Vertical Transport of Ultrafine Aerosols during Deep Convection at the Southern Great Plains

MANISHA MEHRA, Scott Giangrande, Jian Wang, Yang Wang, University of Miami

     Abstract Number: 174
     Working Group: Aerosols, Clouds and Climate

Abstract
Recent studies have shown the potential of deep convection in introducing aerosols from the free troposphere (FT) into the boundary layer (BL), influencing the cloud condensation nuclei in the BL and subsequent aerosol-cloud interactions. This study characterizes the vertical transport of ultrafine aerosols (especially those with diameter <50 nm) from the FT to the BL during deep convective cloud events at the U.S. Department of Energy (DOE) Atmospheric Radiation Measurement (ARM) Southern Great Plains (SGP) observatory from January 2019 to December 2023. Deep convective events are identified based on (1) convective cloud tops exceeding 8 km above ground, (2) the radial wind velocity (Vr) exceeding 5 m s-1 near the surface, and (3) a decrease in the equivalent potential temperature (θE) of more than 3 K within 10 minutes at the surface.
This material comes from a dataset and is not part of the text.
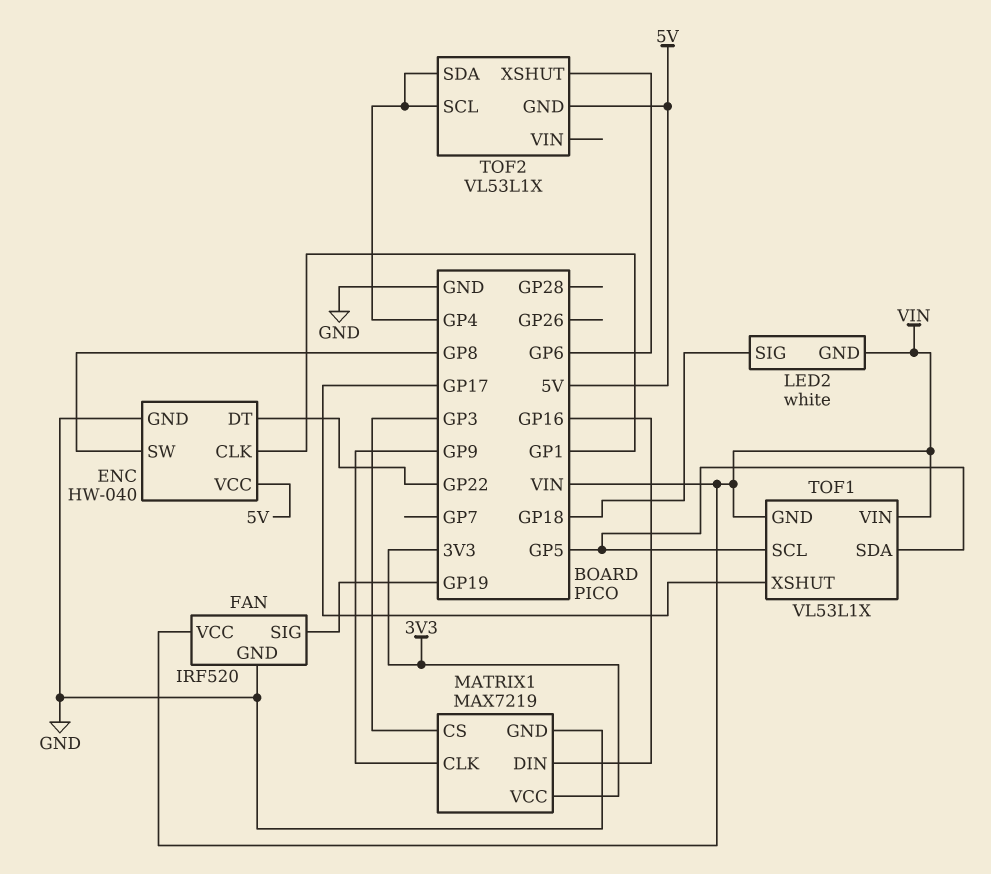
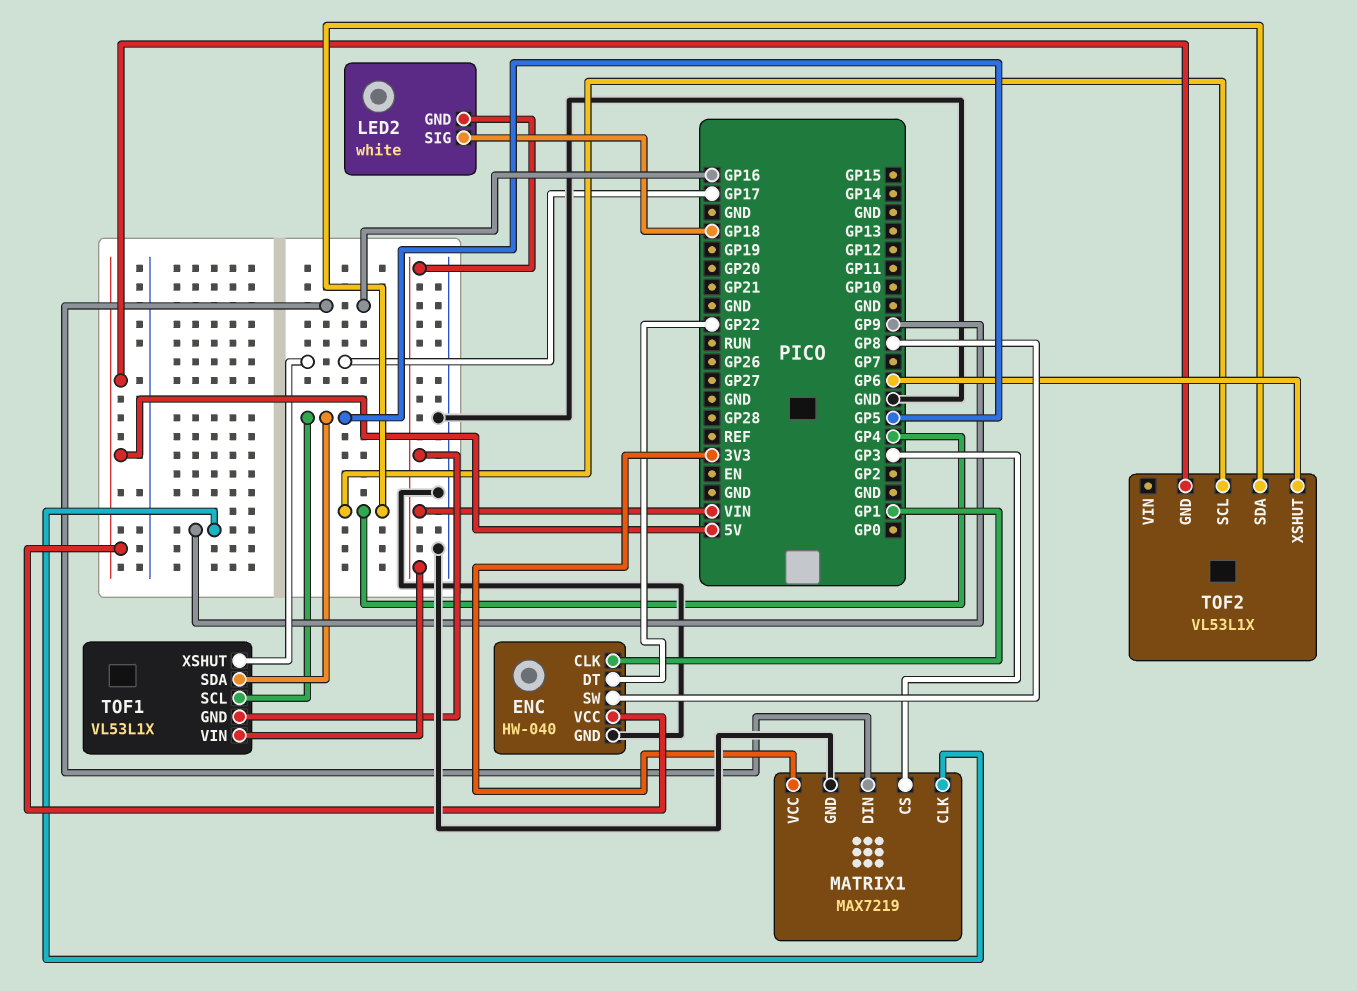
FAN: IRF520 -> none
FAN pin GND: GND -> none
FAN pin SIG: GP19 -> none
FAN pin VCC: VIN -> none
Amongst the identified 88 events that had concurrent aerosol size distribution measurements, 40 (46%) exhibited a notable increase in fraction contribution of ultrafine particles to the total number concentration within two hours after deep convection onset, compared to two hours before the event (59±13% after and 36±17% before deep convection). Moreover, 26 events (30%) exhibited significantly higher absolute number concentrations of ultrafine particles after deep convection. The Vr in the convective core together with the decrease of θE indicate the downward motion of air mass from the FT to the BL, facilitating the vertical transport of these ultrafine particles. Decreased mixing ratio of carbon monoxide (18 ± 11%) and increased mixing ratio of ozone (27± 25%) during these events also suggest downdrafts of FT air into the BL. We analyzed the horizontal wind directions before and after the events to exclude the effects of horizontal transport. The details on event identification and the implications of deep convection on aerosol dynamics at the SGP will be further discussed.